[[ Selected excerpt, beginning ]]

ZFS Optimal Array Size

So there I was looking at a pile of eight drives and an empty storage array, and wondering how to cofigure it for best performance under ZFS. “Everyone knows” the formula right? The best performance in a raidz array comes if you use 2^D+P drives. That’s to say your data drives should be a power of two (i.e. 2,4,8,16) plus however many redundant (parity) drives for the raidz level you desire. This is mentioned quite often in the Lucas book FreeBSD Mastery:ZFS; although it didn’t originate there I’ll call it the Lucas rule anyway

I have my own rule – redundancy should be two drives or 30%. Why? Well drives in an array have a really nasty habit of failing two at a time. It’s not sods law, it’s a real phenomenon caused by the stress of re-silvering shaking out any other drives that are “on the edge”. This means I go for configurations such as 4+2, 5+2, 6+2. From there on I go to raidz3 with 7+3, 8+3, 9+3. As there’s no raidz4, 12 drives is the limit – for 14 drives I’d have two vdevs (LUNs) of 5+2 each.

However, If you merge my rule with the Lucas rule the only valid sizes are 2+2 and 4+2 and 8+3. And I had just eight drives to play with.

[[ Selected excerpt, end ]]
[[ Stored data, beginning ]]

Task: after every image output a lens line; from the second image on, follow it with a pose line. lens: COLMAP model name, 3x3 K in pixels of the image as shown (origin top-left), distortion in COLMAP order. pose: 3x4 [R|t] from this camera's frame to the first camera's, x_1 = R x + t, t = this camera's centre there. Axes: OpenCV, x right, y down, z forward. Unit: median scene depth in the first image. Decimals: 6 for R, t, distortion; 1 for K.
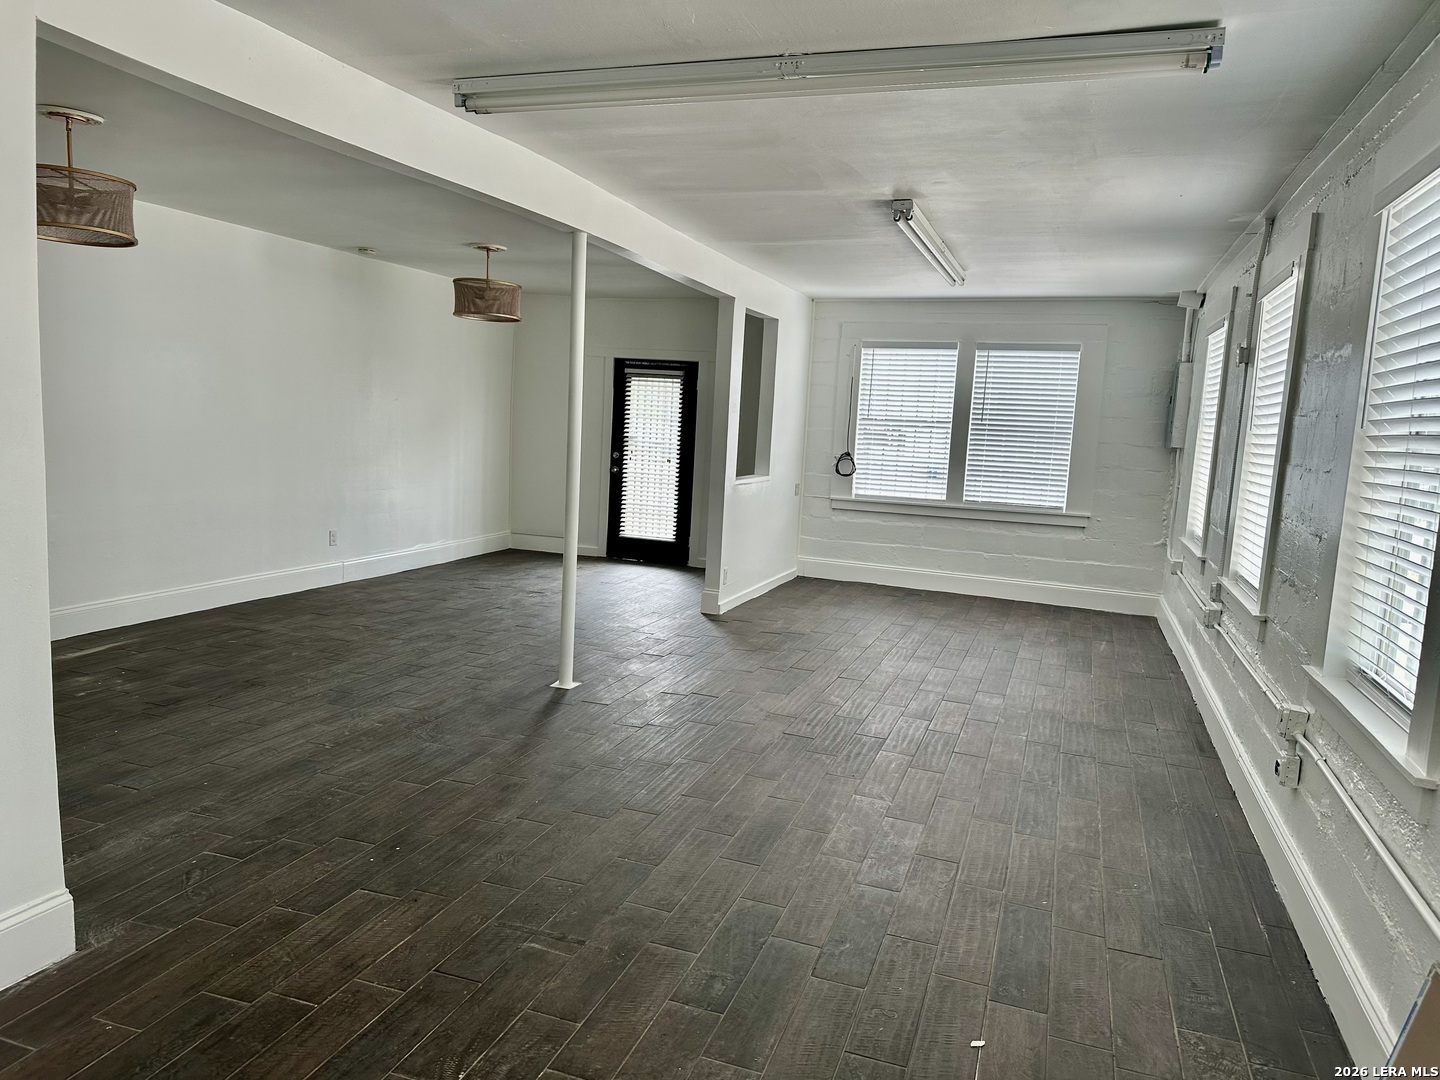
lens RADIAL K [[1002.7, 0, 727.9], [0, 1002.7, 534.2], [0, 0, 1]] dist [0.098805, -0.137324]
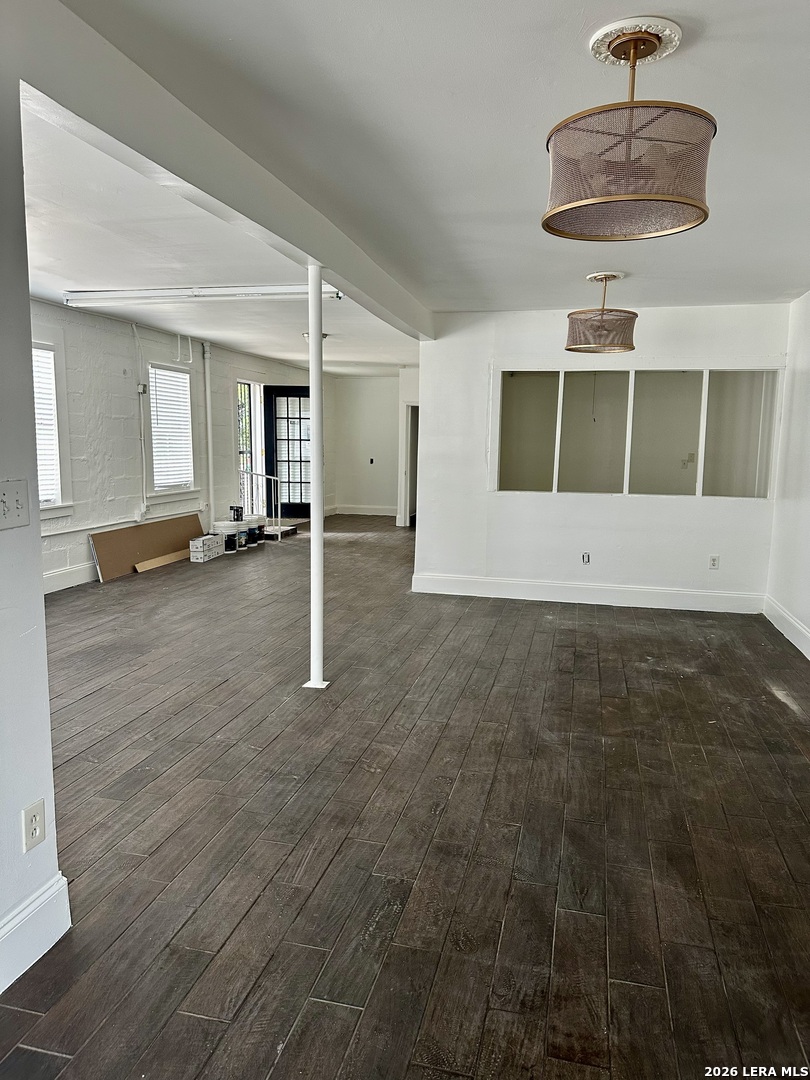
lens RADIAL K [[752.1, 0, 405.0], [0, 752.1, 540.0], [0, 0, 1]] dist [0.098805, -0.137324]
pose [[-0.993933, -0.046186, -0.099817, -0.182708], [-0.069039, 0.968479, 0.239337, -0.229339], [0.085617, 0.244776, -0.965792, 1.937431]]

[[ Stored data, end ]]

*Your task*
Please write out the whole ZFS array-size post from above, word for word.

*Result of this exercise*
ZFS Optimal Array Size

So there I was looking at a pile of eight drives and an empty storage array, and wondering how to cofigure it for best performance under ZFS. “Everyone knows” the formula right? The best performance in a raidz array comes if you use 2^D+P drives. That’s to say your data drives should be a power of two (i.e. 2,4,8,16) plus however many redundant (parity) drives for the raidz level you desire. This is mentioned quite often in the Lucas book FreeBSD Mastery:ZFS; although it didn’t originate there I’ll call it the Lucas rule anyway

I have my own rule – redundancy should be two drives or 30%. Why? Well drives in an array have a really nasty habit of failing two at a time. It’s not sods law, it’s a real phenomenon caused by the stress of re-silvering shaking out any other drives that are “on the edge”. This means I go for configurations such as 4+2, 5+2, 6+2. From there on I go to raidz3 with 7+3, 8+3, 9+3. As there’s no raidz4, 12 drives is the limit – for 14 drives I’d have two vdevs (LUNs) of 5+2 each.

However, If you merge my rule with the Lucas rule the only valid sizes are 2+2 and 4+2 and 8+3. And I had just eight drives to play with.